Now in Schools: The Untold History of Canada's Forced Assimilation

Wayne K. Spear, Writer, Communications Consultant - Posted: 10/04/2012 

This week the governments of Nunavut and the Northwest Territories launched a "first of its kind" curriculum, the focus of which is Canada's discredited Indian Residential School System. The Honourable Jackson Lafferty, Deputy Premier of the Northwest Territories, and the Honourable Eva Aariak, Premier of Nunavut, attended a Yellowknife ceremony to mark Canada's formal commencement of a project urged 16 years ago by the Royal Commission on Aboriginal Peoples (RCAP) and urged again in more recent years by the Truth and Reconciliation Commission of Canada, or TRC.

It happens that I played a small role in the development of this curriculum, as an editor and writer. I mention this by way of disclosure and to breach the point that this work has constituted a personal as well as a professional challenge for over a decade. The development and "implementation" of school curriculum is an enormous undertaking, which bears considerations of history, bureaucracy, ethics, politics, economics and academic standards.

I recall the long conversations about the tangled business of curricula that I had with the late Gail Valaskakis, a former colleague, Aboriginal communications pioneer, and Concordia professor. (Curriculum was one of the very few ambitious projects she took on but did not finish.) As early as the 1990s, those of us tasked with writing about the Indian residential schools well understood that the education system was a final frontier, even a reckoning.

By this grand way of stating the problem, as a reckoning, I mean the following: until there is an honest, fair, and concerted effort to teach future Canadian citizens about the history of this country, no settlement of the historical account or reconciliation of the parties concerned can be a matter of credible prospect. As Shelagh Rogers once told me,

I considered myself a fairly informed person, and yet my knowledge of residential schools was empty. Why didn't I know this when I was going to school? It made me question who tells us what our history is, when it comes packaged in a textbook that goes out all across the country. I don't think there was even a reference to residential schools in my history textbooks. What is the real history of Canada? I'm in love with this country, and now I'm finding out after years of loving the beauty of the country that the way we came to be a country was by taking things and stealing things. We're living off of stolen land. This made me question our very ability to stand with integrity on this land.

**Given information:**
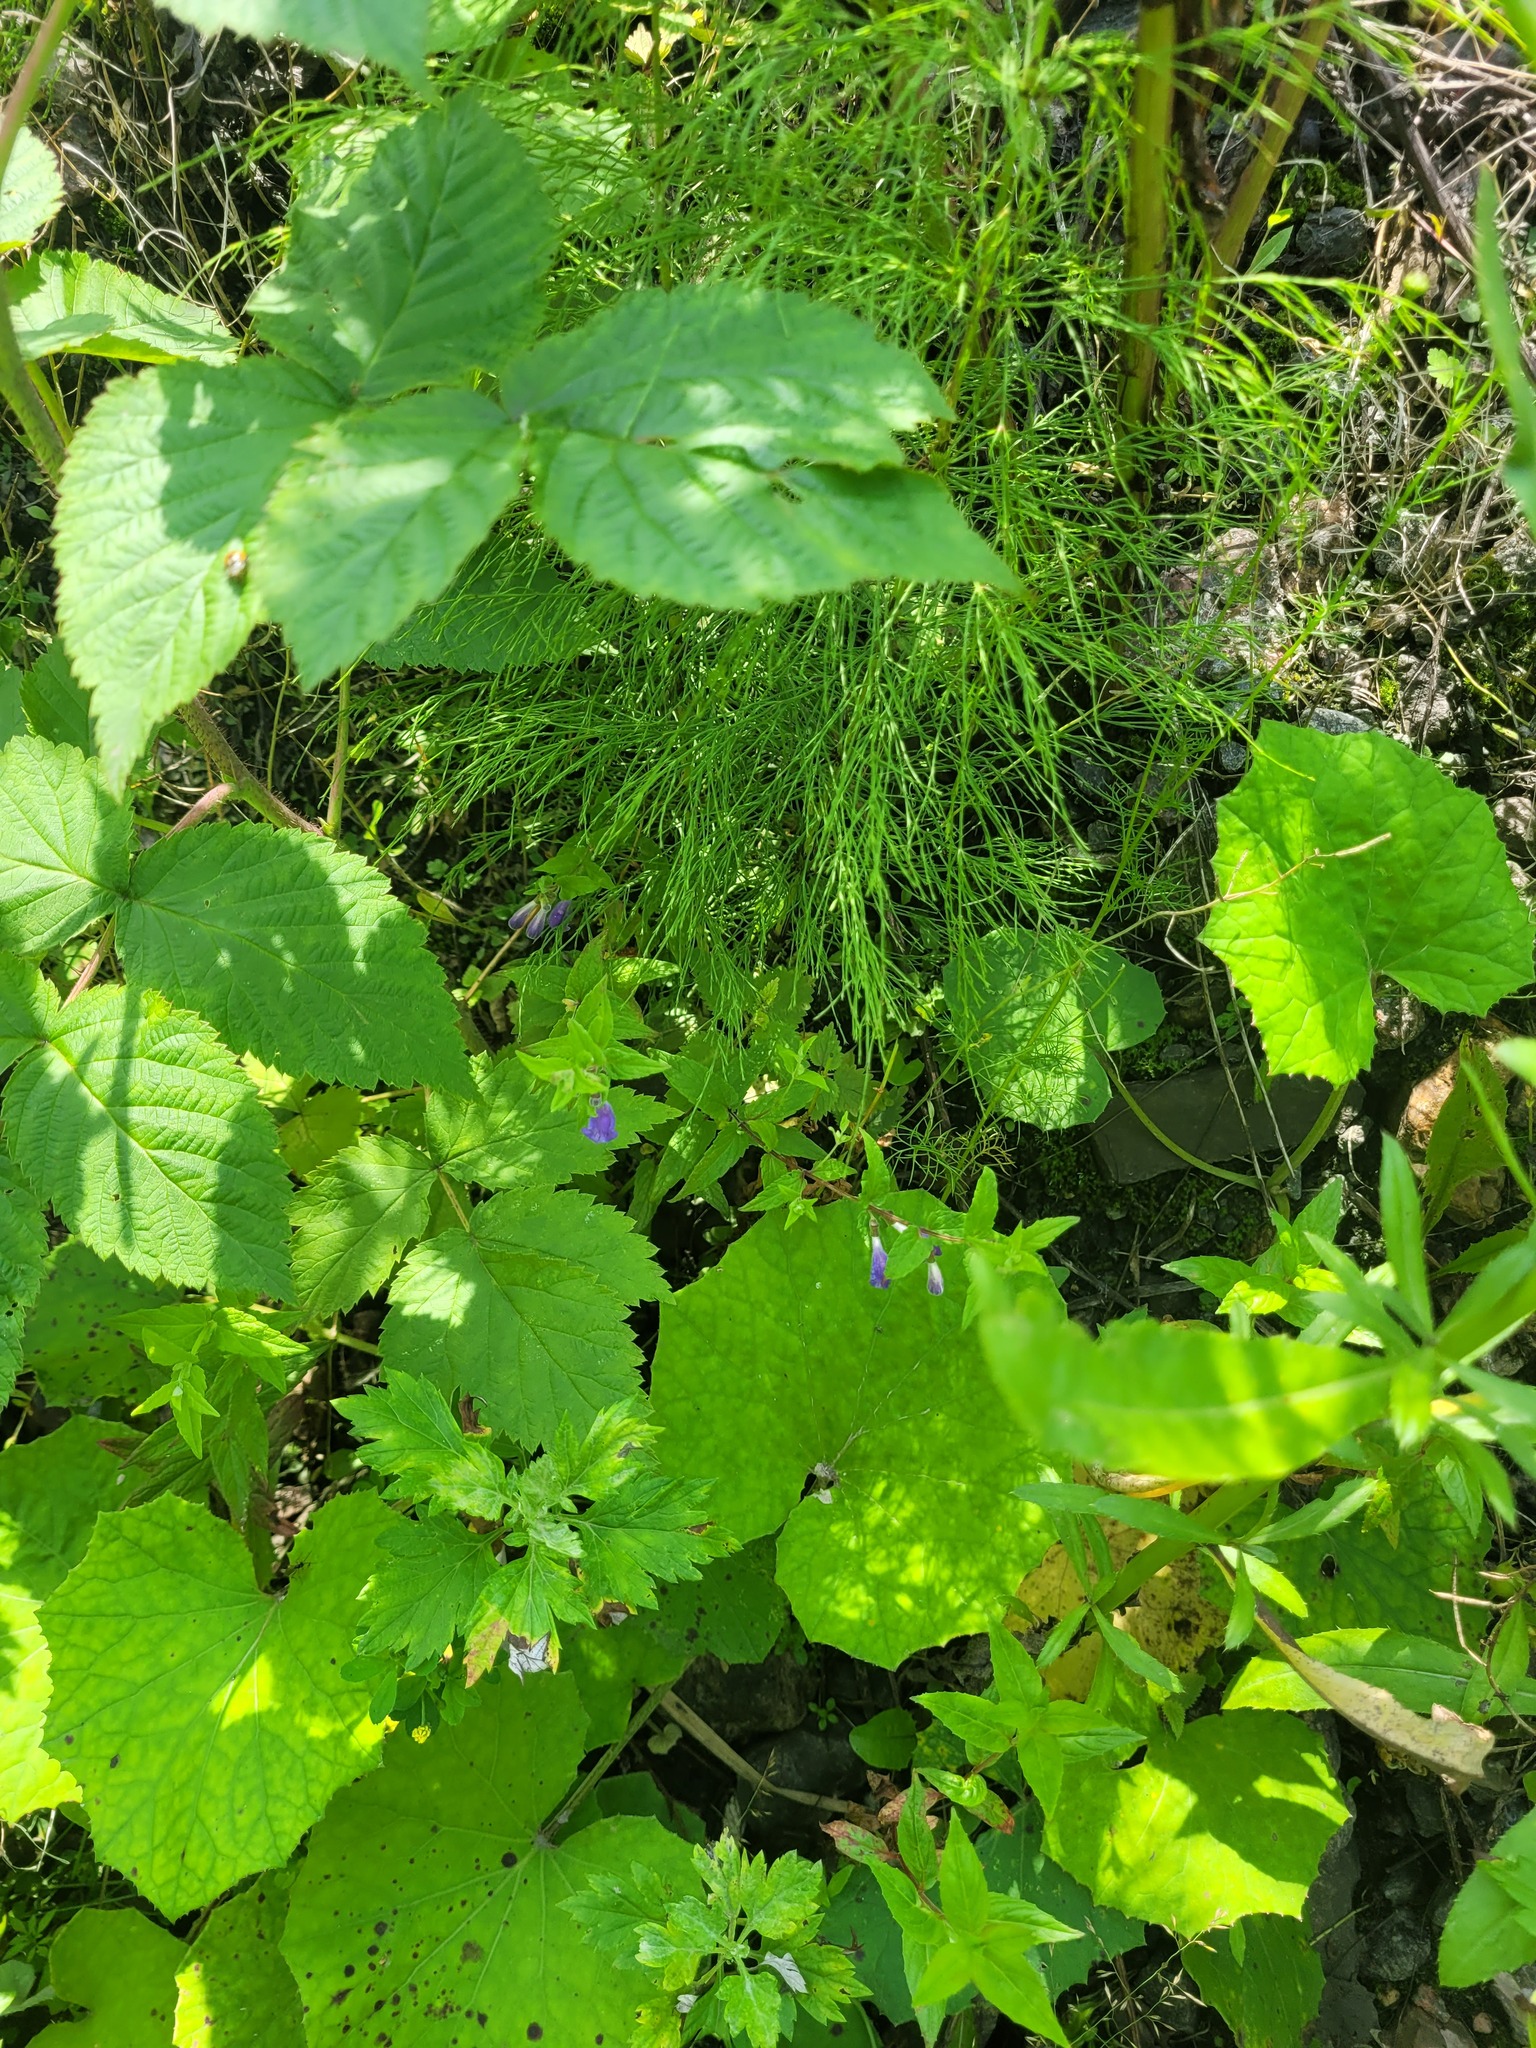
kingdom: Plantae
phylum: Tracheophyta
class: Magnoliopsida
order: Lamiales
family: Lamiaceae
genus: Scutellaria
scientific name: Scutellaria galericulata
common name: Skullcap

**Stated goal A:**
In the article on the new residential schools curriculum, which commission first urged this project 16 years earlier?
**Stated goal B:**
Write the next few paragraphs of the article on the residential schools curriculum, picking up after its final sentence.

**Result A:**
The Royal Commission on Aboriginal Peoples (RCAP).

**Result B:**
Some of you will doubtless cast this away as a "liberal" perspective, and in the years that I've written about Canada's Indian Act policies I've had to field my share of indignant emails and letters from readers who'll have none of it. "Get over it," they say, adding (incongruously) that nobody has it better than the natives. I learned years ago that some dogs are in fact too old for the new trick, and so my interest in educating the young -- not a trick, but rather a tricky affair -- has only been fattened on such scraps.

Beginning this fall, Nunavut and the NWT will dedicate 25 classroom hours to a consideration of Canada's century-long church and state effort to assimilate Inuit, Métis and First Nation children. While sexual violence against forcibly institutionalized children -- a topic with which the world has lately become sickeningly familiar -- is a part of this story, the core theme of this century-long system is the proposition that the Indian must be assimilated, by whatever means required.

The curator Jeff Thomas posed the question, at the entrance of his 2002 National Archives of Canada Indian residential school exhibit, Where Are the Children, "Is assimilation a good thing?" It was to me then, as it is now, the essential question. (My only quibble, which I presented to him at the Ottawa launch, was that he ought to have asked instead "Is forced assimilation a good thing?")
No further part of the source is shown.